> [Supplied text]

There are many outlets for support, education, counseling and training that can best guide parents in navigating an open adoption. The Adoption Institute is one of several organizations that has developed a curriculum that offers training for birth and adoptive parents. Here, parents learn to develop a shared understanding between the birth and adoptive parents about expectations regarding the open adoption. This involves mutual respect, honesty, empathy, trust and commitment to maintaining the connection through a collaborative form of communication.
Varner found her adoption agency, Adoptions From The Heart, to be pivotal in facilitating a positive relationship with her daughter's birth family. Pictures and accounts of the child's life can be shared with the birth parent through such an intermediary, and events are held on an annual basis for families to meet.
Support groups can be the best means of helping parents navigating an open adoption, Smith said. Nonprofit organizations such as the Kinship Center in California offer an ongoing support group to help openness. "There's no replacement for support from others who have walked the walk — who understand what it is and can provide support from time to time."

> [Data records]
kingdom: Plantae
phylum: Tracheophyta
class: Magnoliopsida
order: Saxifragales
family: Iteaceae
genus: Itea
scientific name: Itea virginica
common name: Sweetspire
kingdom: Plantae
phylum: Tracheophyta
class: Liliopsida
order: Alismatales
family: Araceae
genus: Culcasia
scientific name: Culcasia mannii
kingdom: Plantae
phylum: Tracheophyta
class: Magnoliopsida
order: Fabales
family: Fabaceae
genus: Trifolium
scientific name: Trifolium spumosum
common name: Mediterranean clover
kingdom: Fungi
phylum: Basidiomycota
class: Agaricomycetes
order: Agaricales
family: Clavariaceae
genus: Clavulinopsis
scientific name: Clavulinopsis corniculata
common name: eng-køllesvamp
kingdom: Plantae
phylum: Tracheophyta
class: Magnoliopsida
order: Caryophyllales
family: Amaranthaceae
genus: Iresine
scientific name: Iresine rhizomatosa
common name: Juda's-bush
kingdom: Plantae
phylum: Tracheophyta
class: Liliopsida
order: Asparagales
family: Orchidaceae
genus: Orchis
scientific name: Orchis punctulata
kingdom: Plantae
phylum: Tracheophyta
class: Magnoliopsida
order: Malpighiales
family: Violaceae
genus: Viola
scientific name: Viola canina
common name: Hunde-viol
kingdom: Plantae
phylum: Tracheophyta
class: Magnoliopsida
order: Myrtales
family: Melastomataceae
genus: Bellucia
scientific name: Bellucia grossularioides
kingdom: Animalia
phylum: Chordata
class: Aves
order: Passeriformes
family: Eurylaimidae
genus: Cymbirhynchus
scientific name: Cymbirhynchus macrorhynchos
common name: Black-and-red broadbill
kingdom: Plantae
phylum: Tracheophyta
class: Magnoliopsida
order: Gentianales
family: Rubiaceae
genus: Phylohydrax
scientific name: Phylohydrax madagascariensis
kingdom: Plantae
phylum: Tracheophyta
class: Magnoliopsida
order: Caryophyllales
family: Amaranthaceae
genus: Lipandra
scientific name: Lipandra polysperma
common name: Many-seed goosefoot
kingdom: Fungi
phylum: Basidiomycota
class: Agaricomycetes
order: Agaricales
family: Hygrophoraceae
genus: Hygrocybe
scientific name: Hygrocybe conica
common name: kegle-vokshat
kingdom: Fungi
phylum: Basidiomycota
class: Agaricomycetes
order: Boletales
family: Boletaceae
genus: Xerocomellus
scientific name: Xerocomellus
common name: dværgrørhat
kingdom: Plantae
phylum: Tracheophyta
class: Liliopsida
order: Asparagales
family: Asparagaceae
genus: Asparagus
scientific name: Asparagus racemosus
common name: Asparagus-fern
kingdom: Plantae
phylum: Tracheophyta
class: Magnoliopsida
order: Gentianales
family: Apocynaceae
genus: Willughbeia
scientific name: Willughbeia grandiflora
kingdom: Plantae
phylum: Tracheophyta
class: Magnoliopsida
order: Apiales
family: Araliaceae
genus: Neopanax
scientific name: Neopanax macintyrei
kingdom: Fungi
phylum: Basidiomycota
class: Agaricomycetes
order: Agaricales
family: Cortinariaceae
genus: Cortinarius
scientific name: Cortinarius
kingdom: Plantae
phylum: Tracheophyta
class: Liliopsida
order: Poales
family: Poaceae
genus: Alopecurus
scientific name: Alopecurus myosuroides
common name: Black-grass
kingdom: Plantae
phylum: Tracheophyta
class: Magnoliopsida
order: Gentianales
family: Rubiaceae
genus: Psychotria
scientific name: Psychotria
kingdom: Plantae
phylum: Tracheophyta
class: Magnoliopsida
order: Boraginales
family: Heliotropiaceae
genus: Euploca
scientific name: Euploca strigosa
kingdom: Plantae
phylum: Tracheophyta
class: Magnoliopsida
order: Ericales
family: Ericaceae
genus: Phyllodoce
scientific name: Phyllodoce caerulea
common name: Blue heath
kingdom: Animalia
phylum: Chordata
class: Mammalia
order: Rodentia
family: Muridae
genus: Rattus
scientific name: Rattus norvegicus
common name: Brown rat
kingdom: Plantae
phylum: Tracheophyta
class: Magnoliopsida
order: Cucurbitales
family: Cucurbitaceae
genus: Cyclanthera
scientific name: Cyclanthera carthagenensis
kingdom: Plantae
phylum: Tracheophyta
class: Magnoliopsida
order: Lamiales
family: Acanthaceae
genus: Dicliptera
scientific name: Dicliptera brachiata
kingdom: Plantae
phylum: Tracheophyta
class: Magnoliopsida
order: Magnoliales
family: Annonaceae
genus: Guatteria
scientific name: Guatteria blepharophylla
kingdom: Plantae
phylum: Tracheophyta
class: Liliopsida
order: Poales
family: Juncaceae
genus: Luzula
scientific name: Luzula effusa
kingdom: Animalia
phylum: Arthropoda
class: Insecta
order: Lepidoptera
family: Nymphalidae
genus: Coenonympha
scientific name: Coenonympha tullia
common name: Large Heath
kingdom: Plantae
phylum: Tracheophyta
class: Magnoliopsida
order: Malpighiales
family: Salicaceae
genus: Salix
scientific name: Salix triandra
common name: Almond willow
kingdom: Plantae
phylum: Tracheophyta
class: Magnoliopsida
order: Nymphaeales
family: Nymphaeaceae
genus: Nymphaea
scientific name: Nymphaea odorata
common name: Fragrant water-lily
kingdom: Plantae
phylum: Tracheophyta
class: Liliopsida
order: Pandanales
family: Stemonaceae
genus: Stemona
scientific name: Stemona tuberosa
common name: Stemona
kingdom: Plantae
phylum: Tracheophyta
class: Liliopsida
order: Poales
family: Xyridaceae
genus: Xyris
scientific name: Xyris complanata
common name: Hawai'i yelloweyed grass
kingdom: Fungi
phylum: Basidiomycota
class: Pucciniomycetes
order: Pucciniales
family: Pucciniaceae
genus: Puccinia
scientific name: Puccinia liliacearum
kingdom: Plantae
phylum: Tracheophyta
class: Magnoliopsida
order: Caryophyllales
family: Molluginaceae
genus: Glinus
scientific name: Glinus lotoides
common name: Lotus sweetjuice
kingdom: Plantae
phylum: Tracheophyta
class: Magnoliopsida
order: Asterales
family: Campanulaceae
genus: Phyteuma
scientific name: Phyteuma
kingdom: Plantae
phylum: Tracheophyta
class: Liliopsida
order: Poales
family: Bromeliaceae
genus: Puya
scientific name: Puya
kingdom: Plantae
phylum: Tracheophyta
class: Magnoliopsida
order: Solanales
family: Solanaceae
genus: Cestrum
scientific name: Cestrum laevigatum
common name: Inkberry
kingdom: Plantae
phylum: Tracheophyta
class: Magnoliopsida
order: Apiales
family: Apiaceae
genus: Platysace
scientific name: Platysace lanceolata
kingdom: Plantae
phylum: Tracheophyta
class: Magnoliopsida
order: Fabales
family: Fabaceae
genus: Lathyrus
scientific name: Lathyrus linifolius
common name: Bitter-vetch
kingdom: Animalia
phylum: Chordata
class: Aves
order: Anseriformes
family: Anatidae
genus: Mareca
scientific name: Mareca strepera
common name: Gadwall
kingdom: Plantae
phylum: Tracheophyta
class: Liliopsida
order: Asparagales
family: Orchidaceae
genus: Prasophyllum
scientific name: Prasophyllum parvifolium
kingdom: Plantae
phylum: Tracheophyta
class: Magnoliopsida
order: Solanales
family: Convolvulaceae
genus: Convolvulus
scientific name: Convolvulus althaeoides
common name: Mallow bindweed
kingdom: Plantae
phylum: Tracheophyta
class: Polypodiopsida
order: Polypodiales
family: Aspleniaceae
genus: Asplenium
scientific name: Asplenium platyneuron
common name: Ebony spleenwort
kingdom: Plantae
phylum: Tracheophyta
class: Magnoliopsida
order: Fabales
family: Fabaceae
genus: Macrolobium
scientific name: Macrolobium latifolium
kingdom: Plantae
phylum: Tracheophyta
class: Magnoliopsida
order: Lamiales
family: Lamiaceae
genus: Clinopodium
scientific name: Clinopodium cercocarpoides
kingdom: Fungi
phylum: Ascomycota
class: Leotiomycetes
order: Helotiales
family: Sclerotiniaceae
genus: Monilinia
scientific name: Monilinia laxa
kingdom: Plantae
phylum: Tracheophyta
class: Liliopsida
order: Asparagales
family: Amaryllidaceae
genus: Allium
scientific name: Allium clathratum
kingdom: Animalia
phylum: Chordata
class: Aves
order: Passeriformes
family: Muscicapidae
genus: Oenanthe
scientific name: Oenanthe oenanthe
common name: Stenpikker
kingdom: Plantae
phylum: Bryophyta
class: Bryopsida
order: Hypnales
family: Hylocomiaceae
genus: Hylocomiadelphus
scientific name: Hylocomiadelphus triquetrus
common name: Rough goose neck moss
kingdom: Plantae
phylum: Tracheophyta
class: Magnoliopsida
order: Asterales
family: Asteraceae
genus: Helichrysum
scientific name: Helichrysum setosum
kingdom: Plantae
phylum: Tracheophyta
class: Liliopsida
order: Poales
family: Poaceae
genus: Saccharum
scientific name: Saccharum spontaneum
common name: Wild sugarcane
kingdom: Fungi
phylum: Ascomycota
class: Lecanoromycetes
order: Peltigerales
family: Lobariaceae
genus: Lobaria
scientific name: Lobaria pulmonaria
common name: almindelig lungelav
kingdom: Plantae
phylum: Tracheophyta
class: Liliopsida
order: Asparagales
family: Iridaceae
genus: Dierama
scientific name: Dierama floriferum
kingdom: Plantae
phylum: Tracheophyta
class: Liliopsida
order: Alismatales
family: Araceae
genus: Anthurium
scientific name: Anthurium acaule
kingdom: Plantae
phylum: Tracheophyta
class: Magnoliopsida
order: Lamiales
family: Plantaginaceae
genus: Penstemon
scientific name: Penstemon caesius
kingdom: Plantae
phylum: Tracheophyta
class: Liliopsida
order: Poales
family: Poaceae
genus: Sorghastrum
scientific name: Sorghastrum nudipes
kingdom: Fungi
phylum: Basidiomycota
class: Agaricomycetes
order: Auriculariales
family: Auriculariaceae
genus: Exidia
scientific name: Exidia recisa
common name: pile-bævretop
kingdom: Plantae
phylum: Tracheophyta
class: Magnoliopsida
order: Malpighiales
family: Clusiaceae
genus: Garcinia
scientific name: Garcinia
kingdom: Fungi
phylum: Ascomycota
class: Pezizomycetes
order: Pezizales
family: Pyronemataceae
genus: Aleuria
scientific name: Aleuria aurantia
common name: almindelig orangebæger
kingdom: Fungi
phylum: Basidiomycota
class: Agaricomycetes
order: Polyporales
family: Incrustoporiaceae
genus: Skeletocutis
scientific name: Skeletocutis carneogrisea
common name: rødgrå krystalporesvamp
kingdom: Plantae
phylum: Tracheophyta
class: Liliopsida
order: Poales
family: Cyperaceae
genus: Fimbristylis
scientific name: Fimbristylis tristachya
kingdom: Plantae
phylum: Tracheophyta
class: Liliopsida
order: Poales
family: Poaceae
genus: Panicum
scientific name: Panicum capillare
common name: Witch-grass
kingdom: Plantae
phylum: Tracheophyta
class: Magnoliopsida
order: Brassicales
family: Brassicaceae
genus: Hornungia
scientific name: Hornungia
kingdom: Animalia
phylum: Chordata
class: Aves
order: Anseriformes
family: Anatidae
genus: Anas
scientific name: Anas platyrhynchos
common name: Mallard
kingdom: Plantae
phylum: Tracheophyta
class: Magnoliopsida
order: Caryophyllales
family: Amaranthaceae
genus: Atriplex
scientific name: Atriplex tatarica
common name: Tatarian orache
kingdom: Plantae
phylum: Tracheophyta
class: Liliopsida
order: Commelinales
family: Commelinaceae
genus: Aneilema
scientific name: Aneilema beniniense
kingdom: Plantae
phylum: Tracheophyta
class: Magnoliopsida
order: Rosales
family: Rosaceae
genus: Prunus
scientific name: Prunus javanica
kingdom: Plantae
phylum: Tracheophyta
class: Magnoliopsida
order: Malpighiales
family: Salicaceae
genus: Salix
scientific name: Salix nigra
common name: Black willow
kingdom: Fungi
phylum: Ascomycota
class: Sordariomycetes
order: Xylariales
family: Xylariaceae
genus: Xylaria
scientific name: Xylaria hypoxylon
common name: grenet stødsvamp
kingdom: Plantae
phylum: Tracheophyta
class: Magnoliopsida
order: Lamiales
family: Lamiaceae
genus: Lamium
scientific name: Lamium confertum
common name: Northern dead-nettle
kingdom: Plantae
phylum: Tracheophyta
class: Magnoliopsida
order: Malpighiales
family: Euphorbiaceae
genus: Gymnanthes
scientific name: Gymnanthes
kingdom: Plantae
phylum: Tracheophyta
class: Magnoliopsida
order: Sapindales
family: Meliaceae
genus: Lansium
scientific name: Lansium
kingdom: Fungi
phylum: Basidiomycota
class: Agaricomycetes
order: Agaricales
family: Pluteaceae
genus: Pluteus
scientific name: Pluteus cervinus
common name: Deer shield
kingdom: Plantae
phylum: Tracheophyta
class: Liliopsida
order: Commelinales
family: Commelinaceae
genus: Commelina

> [Tasks to complete]
(1) In the passage on open adoption, why does Smith see support groups as so valuable for parents in an open adoption?
(2) Quote the passage on open adoption word for word, from "Varner found her" to "families to meet.".

> [Answers per task]
(1) Smith values them because nothing can replace support from people who have been through the same experience themselves. Those people understand what an open adoption involves and can offer support from time to time.

(2)
Varner found her adoption agency, Adoptions From The Heart, to be pivotal in facilitating a positive relationship with her daughter's birth family. Pictures and accounts of the child's life can be shared with the birth parent through such an intermediary, and events are held on an annual basis for families to meet.